Pausa na narração do consulado: quantas vezes aconteceu de, no início de uma situação, você fazer uma avaliação da coisa toda e considerar que tudo aquilo custaria mais esforço e mais tempo do que de fato custou ao final? Quantas vezes, já de início, a gente se desespera quando sabe que precisa encarar alguma coisa que deve ser feita só porque ela é muito chata, ou porque ela tem muita chance de ser muito mais trabalhosa do que realmente acaba sendo no final (mas naquele momento você ainda não sabe e se desanima só de pensar nas possibilidades)? Bom, se você é uma pessoa despreocupada e que consegue focar só no passo atual, parabéns, eu quero ser como você quando crescer! A Bíblia fala que basta a cada dia o seu próprio mal, e eu diria que isso vale para cada instante ou circunstância, mas digo também que viver isso nem sempre tem sido tão simples para mim e eu preciso que o Espírito Santo realmente me ajude a mudar essa mentalidade.

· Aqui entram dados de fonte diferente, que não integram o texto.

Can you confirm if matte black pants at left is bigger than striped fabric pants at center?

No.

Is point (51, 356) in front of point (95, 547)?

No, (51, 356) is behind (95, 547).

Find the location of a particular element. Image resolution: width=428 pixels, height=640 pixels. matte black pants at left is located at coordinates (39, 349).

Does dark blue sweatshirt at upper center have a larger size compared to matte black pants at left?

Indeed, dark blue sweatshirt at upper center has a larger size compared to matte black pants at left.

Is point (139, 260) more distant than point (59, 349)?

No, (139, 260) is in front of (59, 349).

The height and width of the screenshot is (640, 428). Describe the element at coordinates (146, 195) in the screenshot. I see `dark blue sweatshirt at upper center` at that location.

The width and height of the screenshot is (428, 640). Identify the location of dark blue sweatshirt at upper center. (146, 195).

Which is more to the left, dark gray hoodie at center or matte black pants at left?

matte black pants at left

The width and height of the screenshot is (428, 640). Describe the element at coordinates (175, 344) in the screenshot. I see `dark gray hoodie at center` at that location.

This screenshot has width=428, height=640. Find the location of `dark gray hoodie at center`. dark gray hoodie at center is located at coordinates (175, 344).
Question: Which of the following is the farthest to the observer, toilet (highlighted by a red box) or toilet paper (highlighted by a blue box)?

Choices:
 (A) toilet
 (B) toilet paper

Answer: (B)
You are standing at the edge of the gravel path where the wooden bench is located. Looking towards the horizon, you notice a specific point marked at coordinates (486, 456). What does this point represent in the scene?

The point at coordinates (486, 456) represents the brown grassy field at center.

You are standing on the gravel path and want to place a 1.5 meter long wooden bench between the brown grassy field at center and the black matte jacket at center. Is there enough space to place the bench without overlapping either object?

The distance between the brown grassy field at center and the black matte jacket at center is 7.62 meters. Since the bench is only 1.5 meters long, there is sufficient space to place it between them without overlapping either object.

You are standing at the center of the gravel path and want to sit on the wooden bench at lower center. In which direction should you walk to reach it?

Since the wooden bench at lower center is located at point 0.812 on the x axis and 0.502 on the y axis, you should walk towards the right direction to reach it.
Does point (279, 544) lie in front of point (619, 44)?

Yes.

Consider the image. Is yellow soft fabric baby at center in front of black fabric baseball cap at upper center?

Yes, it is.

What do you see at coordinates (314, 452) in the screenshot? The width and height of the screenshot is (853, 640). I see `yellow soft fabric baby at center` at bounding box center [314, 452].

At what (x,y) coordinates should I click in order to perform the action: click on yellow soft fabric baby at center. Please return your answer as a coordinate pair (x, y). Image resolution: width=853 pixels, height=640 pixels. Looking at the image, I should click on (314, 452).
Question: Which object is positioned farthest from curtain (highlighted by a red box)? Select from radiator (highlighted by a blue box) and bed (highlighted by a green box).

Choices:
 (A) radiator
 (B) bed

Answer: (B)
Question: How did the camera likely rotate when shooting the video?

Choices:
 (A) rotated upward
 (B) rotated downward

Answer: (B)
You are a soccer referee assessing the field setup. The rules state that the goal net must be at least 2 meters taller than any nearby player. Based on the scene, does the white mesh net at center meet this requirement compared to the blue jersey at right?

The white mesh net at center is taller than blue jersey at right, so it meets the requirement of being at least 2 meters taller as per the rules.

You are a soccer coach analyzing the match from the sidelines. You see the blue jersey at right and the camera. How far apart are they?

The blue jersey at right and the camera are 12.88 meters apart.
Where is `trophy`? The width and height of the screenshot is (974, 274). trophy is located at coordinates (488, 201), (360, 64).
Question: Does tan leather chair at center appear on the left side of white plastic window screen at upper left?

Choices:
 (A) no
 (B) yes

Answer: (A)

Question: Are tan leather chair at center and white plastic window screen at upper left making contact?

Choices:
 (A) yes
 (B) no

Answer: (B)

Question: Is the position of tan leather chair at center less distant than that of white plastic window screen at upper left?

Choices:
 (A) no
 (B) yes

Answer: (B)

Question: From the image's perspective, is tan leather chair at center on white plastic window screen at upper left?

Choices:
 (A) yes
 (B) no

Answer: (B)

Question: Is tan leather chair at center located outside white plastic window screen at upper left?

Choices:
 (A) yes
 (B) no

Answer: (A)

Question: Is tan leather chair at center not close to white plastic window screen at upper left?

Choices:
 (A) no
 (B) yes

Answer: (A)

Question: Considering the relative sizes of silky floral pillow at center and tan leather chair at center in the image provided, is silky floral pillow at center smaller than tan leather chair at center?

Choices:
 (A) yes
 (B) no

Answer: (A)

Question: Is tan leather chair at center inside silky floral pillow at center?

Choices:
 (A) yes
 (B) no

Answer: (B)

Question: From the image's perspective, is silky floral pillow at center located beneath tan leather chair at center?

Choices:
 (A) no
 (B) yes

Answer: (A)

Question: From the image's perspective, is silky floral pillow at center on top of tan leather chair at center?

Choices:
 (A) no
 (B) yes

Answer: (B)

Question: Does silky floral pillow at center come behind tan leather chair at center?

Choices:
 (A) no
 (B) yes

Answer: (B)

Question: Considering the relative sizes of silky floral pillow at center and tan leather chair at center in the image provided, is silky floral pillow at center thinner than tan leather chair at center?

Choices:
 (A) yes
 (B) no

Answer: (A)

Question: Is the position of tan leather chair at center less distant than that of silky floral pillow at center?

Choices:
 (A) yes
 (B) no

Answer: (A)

Aquela notícia de que eu sairia com o meu documento na mão hoje me fez ver que não ter todo o entendimento do processo não significa necessariamente que ele vai ser pior, mais doloroso ou mais complicado do que eu previa, e isso me trouxe alívio e esperança. Aquela notícia me lembrou que na verdade a gente não controla nada, e que realmente tudo isso é passageiro, e que o que importa mesmo é o que deixamos na vida de quem nos rodeia, inclusive aqueles que estão perto apenas por algumas (ou muitas, como no caso do consulado) horas.
Para concluir a narrativa, saí de lá tarde, mas tive inclusive quase meia hora de liberação deles para almoçar, já que eu teria que esperar a confecção do documento. Saí também tendo a oportunidade de, conforme foi desenrolando o atendimento, entender que todos que trabalham ali estão exaustos porque há mais de duas semanas os sistemas funcionam muito lentamente, e isso irrita a todos os que precisam de serviços do consulado, e os funcionários (que são considerados lerdos e incompetentes, mas muito pelo contrário, só querem fazer um bom trabalho) são obrigados a encarar pessoas impacientes e que acabam se comportando mal no momento da espera e da demora, sem se importar com o que de fato está acontecendo.
Depois que eu me permiti acalmar e tentei me colocar no lugar dos funcionários, aos poucos, as coisas foram melhorando, e por fim, saí conhecendo os funcionários, rindo com eles, e batendo até bastante papo com o pessoal que esperava, e na hora de ir embora, cumprimentei quase um terço do povo que estava ali, e saí me sentindo a pessoa mais bem relacionada do mundo (ok, é um tremendo exagero, mas saí de lá mesmo muito feliz). E mais uma vez pude perceber como uma simples atitude pode mudar a nossa perspectiva de uma situação e certamente nos fará mais amorosos e mais cientes de que, na vida, o importante não são as coisas ou as atividades, e sim as pessoas com as quais interagimos quando temos que passar por cada obstáculo. No fim, eu fiquei feliz e valeu o dia!